I do not mean to complain. It’s just that, when you step outside of society, it’s so hard to step back in. As exciting as getting a prestigious job here would be, so is the idea of picking up and leaving in a month. I think, perhaps, my fear is that if I settle down somewhere, I won’t be special anymore. Now, that’s embarrassing to admit. I’m scared to live a “normal” life.

What if I can’t do it? Worse yet, what if I like it?

All of these questions and more are swirling around me ask myself the real question, the big one I asked when I graduated college: Now what?

God, I fear I sound just like every other 20-something, getting all philosophical about her or his place in the world. I can imagine how these words sound in your head and am cringing a bit because of it. Maybe I really am more conventional than I think.

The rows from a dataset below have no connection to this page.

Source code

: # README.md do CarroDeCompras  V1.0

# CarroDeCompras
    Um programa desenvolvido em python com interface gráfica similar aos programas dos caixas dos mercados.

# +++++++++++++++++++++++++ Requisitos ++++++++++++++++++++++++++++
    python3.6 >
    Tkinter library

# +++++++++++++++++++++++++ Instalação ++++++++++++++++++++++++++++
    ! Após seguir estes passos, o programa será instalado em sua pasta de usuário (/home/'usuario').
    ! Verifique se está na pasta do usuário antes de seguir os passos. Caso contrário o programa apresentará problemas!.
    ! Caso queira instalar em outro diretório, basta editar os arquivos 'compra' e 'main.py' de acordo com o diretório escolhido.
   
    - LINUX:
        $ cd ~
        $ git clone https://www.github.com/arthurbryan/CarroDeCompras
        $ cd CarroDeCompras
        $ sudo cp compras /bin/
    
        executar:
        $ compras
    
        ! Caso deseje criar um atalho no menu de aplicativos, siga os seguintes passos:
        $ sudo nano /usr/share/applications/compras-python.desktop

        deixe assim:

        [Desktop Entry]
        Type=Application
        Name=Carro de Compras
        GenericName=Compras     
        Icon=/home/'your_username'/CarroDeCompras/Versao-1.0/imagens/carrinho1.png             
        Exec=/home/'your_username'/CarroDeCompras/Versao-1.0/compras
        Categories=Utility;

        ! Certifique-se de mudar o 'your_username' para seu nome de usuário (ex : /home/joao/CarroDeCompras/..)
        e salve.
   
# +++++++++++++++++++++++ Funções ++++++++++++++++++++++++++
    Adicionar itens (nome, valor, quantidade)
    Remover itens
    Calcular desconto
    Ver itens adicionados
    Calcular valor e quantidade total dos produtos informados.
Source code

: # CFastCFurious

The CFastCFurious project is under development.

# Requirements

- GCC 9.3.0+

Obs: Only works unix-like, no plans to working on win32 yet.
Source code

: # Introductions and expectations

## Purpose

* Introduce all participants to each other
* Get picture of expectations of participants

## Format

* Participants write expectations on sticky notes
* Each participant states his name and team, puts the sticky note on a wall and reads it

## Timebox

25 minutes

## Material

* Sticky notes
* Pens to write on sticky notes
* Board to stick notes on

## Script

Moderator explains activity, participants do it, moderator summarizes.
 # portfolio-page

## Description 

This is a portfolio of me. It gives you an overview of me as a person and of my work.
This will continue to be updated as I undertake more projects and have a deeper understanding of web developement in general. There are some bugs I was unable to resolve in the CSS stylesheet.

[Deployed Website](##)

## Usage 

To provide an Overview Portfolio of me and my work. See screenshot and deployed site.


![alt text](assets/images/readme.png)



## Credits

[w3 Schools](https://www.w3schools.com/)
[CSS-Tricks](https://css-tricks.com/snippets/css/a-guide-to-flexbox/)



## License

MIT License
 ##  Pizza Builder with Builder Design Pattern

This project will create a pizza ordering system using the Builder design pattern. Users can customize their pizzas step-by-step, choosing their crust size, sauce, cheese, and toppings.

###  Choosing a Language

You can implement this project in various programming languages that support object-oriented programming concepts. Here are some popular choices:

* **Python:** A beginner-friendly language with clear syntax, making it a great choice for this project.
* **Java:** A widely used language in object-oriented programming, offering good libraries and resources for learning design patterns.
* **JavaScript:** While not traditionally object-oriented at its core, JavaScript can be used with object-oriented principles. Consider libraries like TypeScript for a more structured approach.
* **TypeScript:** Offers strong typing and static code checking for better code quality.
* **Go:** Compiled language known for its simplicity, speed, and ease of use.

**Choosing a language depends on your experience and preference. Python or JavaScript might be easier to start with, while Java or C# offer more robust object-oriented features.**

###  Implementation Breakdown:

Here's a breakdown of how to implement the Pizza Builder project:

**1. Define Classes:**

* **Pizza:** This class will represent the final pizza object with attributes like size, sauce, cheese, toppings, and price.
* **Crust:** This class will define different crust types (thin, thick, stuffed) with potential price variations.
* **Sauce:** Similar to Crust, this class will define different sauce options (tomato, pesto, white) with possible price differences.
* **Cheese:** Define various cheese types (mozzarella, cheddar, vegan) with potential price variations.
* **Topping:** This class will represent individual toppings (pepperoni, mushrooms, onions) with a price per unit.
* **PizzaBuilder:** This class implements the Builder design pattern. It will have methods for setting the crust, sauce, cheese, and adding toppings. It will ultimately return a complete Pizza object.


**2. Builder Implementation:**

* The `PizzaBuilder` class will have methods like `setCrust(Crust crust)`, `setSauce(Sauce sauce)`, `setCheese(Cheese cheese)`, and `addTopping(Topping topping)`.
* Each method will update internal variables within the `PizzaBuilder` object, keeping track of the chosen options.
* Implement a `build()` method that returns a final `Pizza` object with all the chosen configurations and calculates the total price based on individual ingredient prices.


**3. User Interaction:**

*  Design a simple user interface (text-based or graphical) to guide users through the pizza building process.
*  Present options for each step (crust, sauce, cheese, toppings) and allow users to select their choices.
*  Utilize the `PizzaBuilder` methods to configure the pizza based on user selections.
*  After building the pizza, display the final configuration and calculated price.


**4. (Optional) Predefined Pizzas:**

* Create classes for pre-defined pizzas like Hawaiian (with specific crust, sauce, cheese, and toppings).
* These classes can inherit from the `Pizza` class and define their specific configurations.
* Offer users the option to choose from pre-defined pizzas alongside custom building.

I guess I’ll do what I believe others do in this situation. I’ll keep working. For me that means I’ll keep writing, describing some of the events from my trip that I failed to get to earlier, and I’ll keep looking for jobs. I’ll give Austin a month, and if things don’t work out, I’ll leave, even though I’ll be hilariously low on funds by that time. I don’t know what these next few weeks hold, but having a light game plan makes me feel better. It makes me feel I have control over something, even though, deep down, I know that’s not true.

But perhaps I don’t care. Believing in that is better than becoming all cerebral and dwelling on my fears. It’s certainly better than focusing on that depressing cave metaphor of mine.

Perhaps it’s time to watch a romantic comedy.

2 comments to I promise, I’ll come back for you

  • Chris

    Stina:

    Keep living the dream. Remember that perception is reality, and there is no such thing as a normal life. Your blogs are always good. Keep it up.

    chris

  • This sounds like me, but better than I could ever articulate. You are also much braver than I am for traveling around the way you do. I feel like I might spend the rest of my life wondering what else is out there, but you at least can cross some things off the list.